While toddlers are at high risk, anyone is susceptible, even your pets.
“Basically, if you ingest enough of it, it hatches into larvae in your intestines and can spread to parts of the body to cause illness,” Kawakami said
“We want you to take steps around your property to make sure to discourage raccoons from spending time on property,” Kawakami said.
Symptoms vary depending on where the parasite travels in your body. But they can range from nausea to acute blindness to loss of motor control.
Final results from the CDC should be back in a couple of weeks.
The little boy is now recovering at home after having been hospitalized for four days.
Only 29 cases of Baylisascariasis have been reported in the U.S. since 1973 and no cases have ever been reported in Washington State.
People can become infected if they inadvertently swallow dirt or materials contaminated with raccoon droppings that contain microscopic Baylisascaris roundworm eggs.
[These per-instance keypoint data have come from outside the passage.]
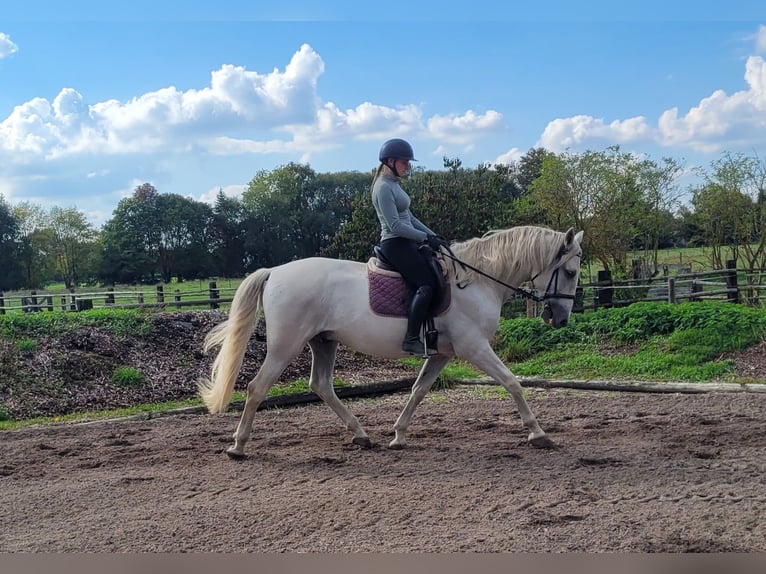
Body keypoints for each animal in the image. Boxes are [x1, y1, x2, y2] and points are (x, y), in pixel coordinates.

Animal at [198, 225, 584, 459]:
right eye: (570, 271)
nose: (560, 319)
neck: (476, 281)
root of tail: (275, 271)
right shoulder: (474, 347)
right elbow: (512, 382)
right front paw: (538, 433)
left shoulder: (442, 354)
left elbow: (418, 390)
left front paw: (398, 435)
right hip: (286, 346)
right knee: (257, 388)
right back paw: (238, 446)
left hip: (324, 342)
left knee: (321, 385)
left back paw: (361, 434)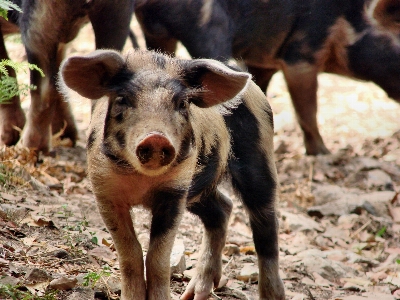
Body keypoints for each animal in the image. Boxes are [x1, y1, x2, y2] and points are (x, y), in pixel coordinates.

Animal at [58, 49, 284, 300]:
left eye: (182, 103)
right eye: (122, 99)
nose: (156, 137)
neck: (142, 182)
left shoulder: (174, 191)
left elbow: (158, 258)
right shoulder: (105, 192)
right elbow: (130, 254)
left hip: (259, 157)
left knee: (266, 226)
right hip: (199, 191)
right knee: (222, 209)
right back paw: (194, 295)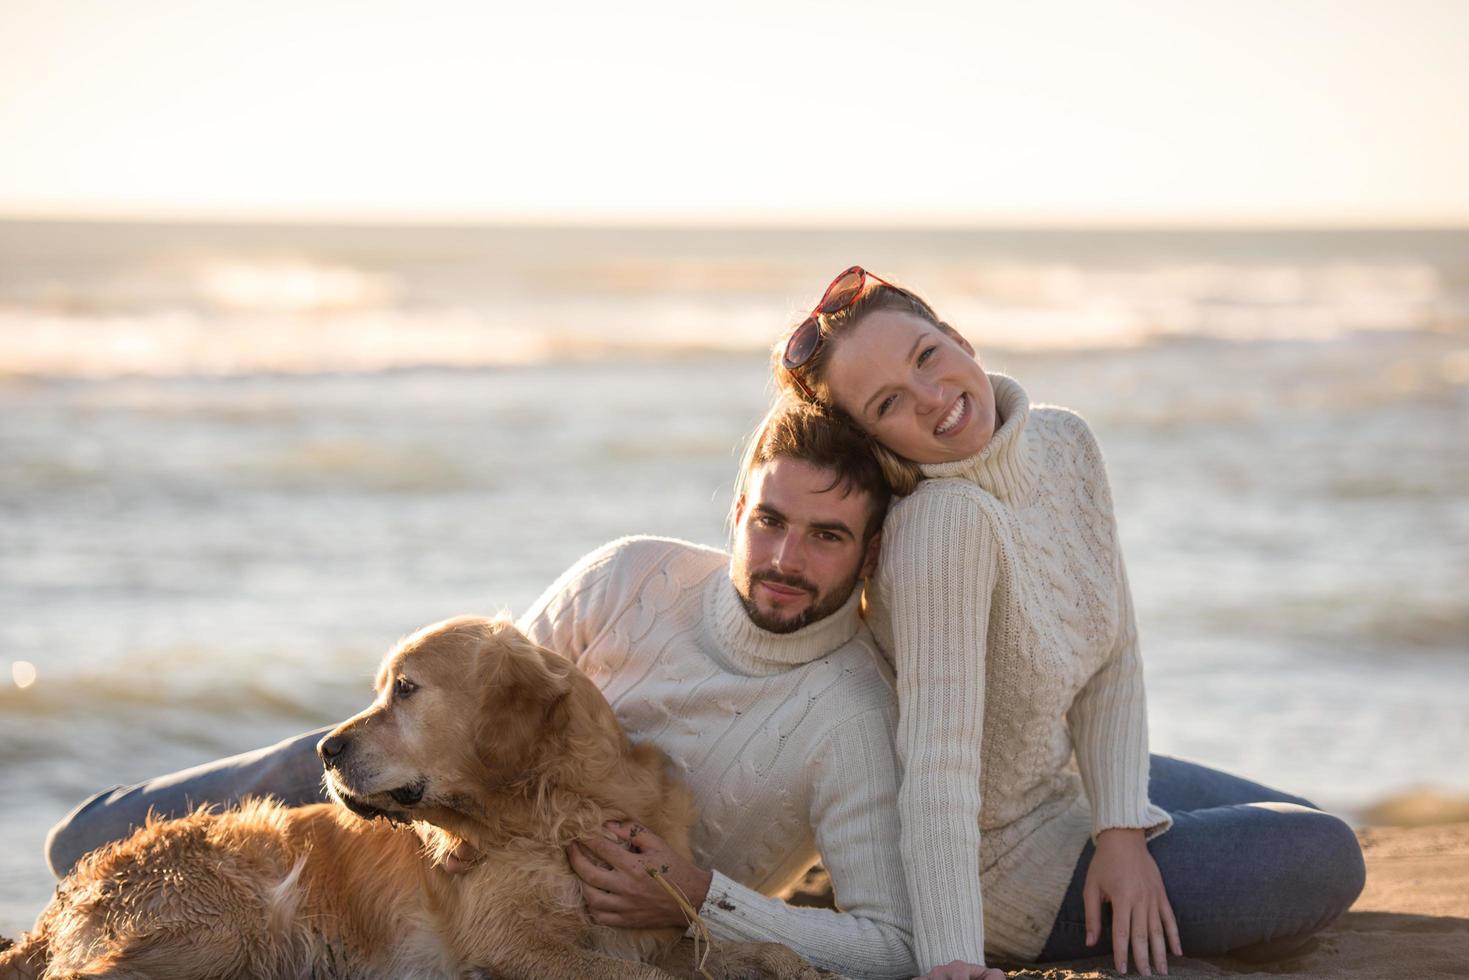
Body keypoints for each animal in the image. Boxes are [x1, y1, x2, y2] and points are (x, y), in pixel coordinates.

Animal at [0, 620, 834, 980]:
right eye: (384, 688)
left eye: (405, 690)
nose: (324, 749)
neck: (557, 806)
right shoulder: (518, 944)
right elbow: (652, 979)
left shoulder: (649, 925)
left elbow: (753, 950)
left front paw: (787, 962)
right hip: (228, 923)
The roundworm larvae can hatch inside a person and travel throughout the body. The infection can be severe and even fatal if the roundworms enter a person's eye, organs, or brain. Baylisascariasis does not spread person-to-person.
Young children are at the highest risk for infection because they are more likely to put contaminated objects or fingers in their mouths, or eat contaminated dirt, sand, or other material.
To prevent infection, wash your hands after working or playing outdoors and avoid areas that are frequented by raccoons, especially "raccoon latrines."
Fresh droppings usually are dark and tubular, have a pungent odor (usually worse than dog or cat feces), and often contain undigested seeds or other food items (go to the CDC page for photos).
Raccoons prefer sites that are flat and raised off the ground, but they also use the base of trees, and occasionally, open areas. Common sites for raccoon latrines are roofs, decks, unsealed attics, haylofts, the raised forks of trees, fence lines, woodpiles, fallen logs, and large rocks.
If you discover a raccoon latrine on your property, keep children and pets away from that area. Cleaning the area may prevent possible infection. Newly deposited eggs take at least 2-4 weeks to become infectious. You can reduce the risk of exposure and possible infection if you promptly remove raccoon droppings after you find them.
Baylisascariasis and pets
Do not keep, feed, or adopt wild animals, including raccoons, as pets! Infection rarely causes symptoms in raccoons, so you cannot tell if a raccoon is infected by observing its behavior.
Dogs can be infected with the Baylisascaris roundworm, but it is rare. Have all pets de-wormed under a veterinarian's supervision and take precautions to avoid contact with their feces. Talk to your veterinarian if you have any concerns about Baylisascaris and your dog.